Please take the records that follow and repeat exactly the lines starting with the line with "python manage.py createsuperuser" and going on through the line with "By default, this".

——

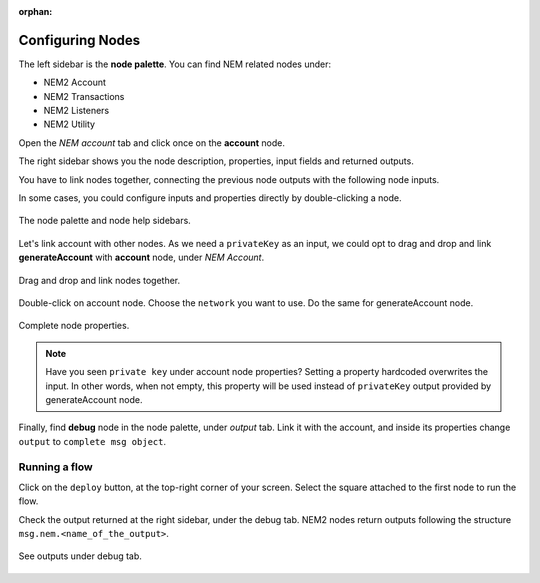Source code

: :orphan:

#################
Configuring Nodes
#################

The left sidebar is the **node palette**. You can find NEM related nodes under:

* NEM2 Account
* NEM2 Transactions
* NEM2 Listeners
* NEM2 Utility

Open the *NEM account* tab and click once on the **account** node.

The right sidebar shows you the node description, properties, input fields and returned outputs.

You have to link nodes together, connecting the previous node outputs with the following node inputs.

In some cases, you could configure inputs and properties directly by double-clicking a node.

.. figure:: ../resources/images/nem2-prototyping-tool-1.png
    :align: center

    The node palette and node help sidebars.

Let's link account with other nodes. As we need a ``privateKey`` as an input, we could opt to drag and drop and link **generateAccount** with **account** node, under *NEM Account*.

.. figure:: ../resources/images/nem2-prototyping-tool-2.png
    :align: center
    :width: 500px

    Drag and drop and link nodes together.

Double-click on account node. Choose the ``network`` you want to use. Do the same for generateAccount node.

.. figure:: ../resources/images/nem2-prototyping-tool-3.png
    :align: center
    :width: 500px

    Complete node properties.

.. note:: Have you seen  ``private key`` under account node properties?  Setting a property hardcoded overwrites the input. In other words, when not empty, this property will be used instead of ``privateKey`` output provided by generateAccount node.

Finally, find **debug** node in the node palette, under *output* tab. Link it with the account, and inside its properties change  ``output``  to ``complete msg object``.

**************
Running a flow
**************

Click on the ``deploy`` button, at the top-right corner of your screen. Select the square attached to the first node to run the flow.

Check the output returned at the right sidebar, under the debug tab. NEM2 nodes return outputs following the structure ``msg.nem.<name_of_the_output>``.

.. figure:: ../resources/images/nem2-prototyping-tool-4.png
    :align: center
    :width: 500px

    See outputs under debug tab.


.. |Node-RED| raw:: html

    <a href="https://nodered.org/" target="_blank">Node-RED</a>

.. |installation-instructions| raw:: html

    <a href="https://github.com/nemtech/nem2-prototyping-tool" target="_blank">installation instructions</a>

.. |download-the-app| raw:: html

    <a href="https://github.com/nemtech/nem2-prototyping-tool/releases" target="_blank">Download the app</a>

——

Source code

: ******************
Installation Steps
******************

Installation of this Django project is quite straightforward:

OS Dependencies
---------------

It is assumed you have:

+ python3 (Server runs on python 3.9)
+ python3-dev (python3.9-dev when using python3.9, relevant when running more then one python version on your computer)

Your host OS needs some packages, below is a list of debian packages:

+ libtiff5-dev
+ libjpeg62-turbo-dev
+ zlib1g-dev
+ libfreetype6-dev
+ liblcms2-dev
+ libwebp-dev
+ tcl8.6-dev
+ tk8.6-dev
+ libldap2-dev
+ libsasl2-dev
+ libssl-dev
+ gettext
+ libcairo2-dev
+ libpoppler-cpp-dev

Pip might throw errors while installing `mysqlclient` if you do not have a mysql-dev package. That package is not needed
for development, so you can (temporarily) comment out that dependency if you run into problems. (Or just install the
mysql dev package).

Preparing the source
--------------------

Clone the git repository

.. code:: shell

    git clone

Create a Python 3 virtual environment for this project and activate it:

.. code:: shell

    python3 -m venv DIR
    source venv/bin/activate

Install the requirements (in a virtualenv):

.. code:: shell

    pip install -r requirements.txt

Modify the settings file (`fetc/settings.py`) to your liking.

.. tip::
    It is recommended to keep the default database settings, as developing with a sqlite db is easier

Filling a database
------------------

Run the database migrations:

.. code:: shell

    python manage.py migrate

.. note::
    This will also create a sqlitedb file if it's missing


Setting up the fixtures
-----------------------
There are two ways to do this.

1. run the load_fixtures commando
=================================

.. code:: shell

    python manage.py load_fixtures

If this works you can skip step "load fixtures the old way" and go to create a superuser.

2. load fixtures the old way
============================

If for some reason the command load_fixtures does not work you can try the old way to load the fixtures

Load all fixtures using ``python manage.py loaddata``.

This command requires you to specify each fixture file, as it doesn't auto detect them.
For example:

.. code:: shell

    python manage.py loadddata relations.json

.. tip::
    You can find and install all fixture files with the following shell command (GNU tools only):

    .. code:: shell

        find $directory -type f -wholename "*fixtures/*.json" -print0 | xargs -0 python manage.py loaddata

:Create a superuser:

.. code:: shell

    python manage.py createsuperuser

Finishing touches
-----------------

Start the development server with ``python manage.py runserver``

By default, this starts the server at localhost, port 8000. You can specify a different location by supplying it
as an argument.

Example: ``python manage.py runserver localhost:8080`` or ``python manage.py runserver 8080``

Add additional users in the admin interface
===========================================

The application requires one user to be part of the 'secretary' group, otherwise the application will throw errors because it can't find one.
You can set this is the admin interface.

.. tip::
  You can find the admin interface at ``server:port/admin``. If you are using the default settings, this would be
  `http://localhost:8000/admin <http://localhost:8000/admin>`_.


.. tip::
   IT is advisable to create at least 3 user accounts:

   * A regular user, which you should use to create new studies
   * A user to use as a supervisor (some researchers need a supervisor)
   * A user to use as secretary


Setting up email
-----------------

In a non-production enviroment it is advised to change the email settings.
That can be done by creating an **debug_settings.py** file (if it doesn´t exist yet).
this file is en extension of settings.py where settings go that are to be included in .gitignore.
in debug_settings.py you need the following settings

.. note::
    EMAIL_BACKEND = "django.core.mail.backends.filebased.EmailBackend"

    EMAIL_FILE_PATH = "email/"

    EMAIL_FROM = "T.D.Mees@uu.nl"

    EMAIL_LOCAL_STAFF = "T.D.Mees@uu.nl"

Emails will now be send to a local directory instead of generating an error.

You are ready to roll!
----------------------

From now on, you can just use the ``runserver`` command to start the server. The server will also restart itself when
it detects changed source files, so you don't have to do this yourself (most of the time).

——

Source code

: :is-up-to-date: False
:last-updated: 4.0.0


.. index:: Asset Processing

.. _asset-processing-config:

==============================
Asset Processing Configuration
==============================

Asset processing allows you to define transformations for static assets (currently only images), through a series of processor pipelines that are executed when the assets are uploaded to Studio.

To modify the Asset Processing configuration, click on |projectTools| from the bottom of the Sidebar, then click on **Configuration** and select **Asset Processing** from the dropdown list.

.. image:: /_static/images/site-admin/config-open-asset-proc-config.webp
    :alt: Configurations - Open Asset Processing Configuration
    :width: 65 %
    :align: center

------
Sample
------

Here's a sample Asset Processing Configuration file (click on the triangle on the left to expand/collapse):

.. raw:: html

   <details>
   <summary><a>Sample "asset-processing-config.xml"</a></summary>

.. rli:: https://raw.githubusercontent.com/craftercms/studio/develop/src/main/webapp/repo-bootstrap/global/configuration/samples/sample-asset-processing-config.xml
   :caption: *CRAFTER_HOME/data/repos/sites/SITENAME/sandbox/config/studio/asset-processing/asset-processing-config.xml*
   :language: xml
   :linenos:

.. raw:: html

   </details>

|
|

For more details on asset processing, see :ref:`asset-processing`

——

**Solution to the problem:**
    python manage.py createsuperuser

Finishing touches
-----------------

Start the development server with ``python manage.py runserver``

By default, this starts the server at localhost, port 8000. You can specify a different location by supplying it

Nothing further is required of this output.